TESTO DA LEGGERE:

+++

La Stampa 7.2.17
Nefertiti ultimo atto
È davvero sepolta dietro una parete della tomba di Tutankhamon?
La risposta verrà da un’équipe del Politecnico di Torino a cui l’Egitto ha affidato la mappatura geofisica della Valle dei Re
di Fabrizio Assandri
C’è
qualcosa oltre quel muro? La parete Nord della camera funeraria di
Tutankhamon potrebbe essere vuota e nascondere l’accesso alla tomba mai
trovata della bellissima Nefertiti. Per lo meno, è quello che
cercheranno di scoprire, una volta per tutte, gli studiosi del
Politecnico di Torino. Con i georadar scandaglieranno la parete dove il
faraone bambino è dipinto insieme col successore Ay, alla ricerca di un
corridoio al di là del muro.
Quella torinese sarà la terza e si
spera ultima analisi, dopo che due anni fa l’archeologo inglese Nicholas
Reeves ipotizzò che la tomba della sposa di Akhenaton, il faraone che
rese l’Egitto temporaneamente monoteista, padre di Tutankhamon, si trovi
accanto a quella di quest’ultimo. La morte improvvisa del «faraone
bambino» avrebbe impedito di costruire una tomba tutta per lui. Per
questo sarebbe stata ricavata in un’anticamera della tomba di Nefertiti.
Un’ipotesi
definita «audace» da Franco Porcelli, docente di Fisica al Politecnico,
che ha lavorato come addetto scientifico all’ambasciata italiana del
Cairo dal 2007 al 2015. Ha partecipato anche alla recente scoperta su
uno degli altri misteri di Tutankhamon: un team italo-egiziano ha
dimostrato che la lama del pugnale sepolto con la mummia era fatta di
materiale proveniente da un meteorite.

+++

DATI GREZZI:
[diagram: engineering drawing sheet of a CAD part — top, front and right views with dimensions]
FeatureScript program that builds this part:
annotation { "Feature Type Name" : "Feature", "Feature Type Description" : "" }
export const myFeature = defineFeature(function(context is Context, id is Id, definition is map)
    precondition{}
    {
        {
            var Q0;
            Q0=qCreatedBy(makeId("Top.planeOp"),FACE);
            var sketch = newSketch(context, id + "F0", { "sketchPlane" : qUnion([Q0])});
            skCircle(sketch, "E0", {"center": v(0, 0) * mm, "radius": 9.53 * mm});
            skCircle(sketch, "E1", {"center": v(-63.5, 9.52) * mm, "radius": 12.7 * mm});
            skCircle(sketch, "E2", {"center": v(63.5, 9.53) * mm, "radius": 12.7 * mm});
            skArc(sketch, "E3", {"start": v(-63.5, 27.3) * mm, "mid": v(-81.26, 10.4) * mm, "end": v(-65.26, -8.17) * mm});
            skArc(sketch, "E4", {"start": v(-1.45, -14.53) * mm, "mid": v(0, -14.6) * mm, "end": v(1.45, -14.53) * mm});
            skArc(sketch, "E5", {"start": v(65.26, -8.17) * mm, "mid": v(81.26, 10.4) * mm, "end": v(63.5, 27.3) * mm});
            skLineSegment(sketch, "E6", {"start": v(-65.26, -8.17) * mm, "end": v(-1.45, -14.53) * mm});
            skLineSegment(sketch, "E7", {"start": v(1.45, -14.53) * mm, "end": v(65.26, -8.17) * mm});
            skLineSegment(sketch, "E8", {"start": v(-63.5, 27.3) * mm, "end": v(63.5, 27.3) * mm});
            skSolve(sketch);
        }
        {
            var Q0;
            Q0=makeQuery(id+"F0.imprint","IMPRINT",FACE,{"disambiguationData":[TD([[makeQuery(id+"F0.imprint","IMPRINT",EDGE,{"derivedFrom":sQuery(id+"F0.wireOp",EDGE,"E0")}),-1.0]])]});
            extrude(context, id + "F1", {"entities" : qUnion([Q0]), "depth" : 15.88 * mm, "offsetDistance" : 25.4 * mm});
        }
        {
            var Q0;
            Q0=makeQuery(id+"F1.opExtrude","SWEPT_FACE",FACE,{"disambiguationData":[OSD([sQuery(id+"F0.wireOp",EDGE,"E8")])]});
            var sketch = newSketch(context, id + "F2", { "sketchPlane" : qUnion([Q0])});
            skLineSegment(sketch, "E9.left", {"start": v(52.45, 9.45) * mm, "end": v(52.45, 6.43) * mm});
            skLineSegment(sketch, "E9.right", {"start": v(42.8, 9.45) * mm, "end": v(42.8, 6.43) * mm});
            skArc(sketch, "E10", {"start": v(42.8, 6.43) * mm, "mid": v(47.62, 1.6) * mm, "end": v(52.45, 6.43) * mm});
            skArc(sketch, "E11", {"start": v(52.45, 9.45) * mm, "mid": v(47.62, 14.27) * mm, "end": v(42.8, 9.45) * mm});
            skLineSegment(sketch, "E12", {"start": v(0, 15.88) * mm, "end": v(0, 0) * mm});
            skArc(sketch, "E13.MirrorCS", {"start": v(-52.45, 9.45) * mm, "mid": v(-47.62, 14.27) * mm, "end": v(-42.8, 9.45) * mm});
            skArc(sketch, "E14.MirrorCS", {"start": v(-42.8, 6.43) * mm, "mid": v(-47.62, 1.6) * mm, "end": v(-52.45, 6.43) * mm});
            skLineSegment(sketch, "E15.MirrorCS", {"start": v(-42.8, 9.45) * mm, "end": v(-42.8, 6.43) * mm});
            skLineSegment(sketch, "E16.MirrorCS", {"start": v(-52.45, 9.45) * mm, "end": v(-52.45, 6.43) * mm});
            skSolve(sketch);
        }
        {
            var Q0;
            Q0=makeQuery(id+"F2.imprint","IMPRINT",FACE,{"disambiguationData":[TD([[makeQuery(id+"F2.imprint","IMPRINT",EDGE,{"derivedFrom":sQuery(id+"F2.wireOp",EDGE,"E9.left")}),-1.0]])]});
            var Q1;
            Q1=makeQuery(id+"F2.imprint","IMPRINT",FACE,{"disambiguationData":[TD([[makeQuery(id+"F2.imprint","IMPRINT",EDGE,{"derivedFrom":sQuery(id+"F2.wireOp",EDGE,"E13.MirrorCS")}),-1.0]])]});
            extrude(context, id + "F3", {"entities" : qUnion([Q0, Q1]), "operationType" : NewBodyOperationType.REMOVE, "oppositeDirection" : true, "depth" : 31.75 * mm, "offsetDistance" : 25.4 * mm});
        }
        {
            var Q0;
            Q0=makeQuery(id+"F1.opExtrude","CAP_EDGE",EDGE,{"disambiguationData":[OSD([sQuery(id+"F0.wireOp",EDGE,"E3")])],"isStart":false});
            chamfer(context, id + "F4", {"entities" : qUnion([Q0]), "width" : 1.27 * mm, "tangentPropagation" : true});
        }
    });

+++

COSA FARE: Prosegui per favore l'articolo su Nefertiti dal punto in cui si interrompe. Le voci sono materiale a parte, distinto dall'articolo su Nefertiti.

RISPOSTA AL COMPITO:
Il progetto
Le nuove
indagini metteranno fine alla discussione nata dopo l’ipotesi di Reeves.
«Le analisi hanno dato risultati contraddittori e incompleti. Noi, in
positivo o in negativo, chiuderemo una questione complessa», dice
Porcelli. Potrebbe essere la scoperta o la delusione del secolo.
«I
problemi della sicurezza e il caso Regeni hanno messo in crisi anche le
collaborazioni scientifiche», racconta il professore, «ma il ministero
delle Antichità egiziano a dicembre ci ha chiesto di dare un verdetto
definitivo sulla tomba di Nefertiti. Useremo radar di ultima
generazione: bucare la parete danneggerebbe gli affreschi».
Il
progetto del Politecnico, che cofinanzia la missione, parte dal
Dipartimento di Scienza applicata e Tecnologia diretto da Paolo Fino e
coinvolge Luigi Sambuelli del Dipartimento di Ingegneria dell’ambiente.
Ne fanno parte l’Università di Torino e alcune aziende, tra le quali la
Geostudi Aster di Livorno, ed è sostenuto anche dalla Fondazione Novara
Sviluppo. La ricerca della tomba di Nefertiti rientra in un ben più
ampio progetto di archeoscienza: la mappatura geofisica di tutta la
Valle dei Re a Luxor.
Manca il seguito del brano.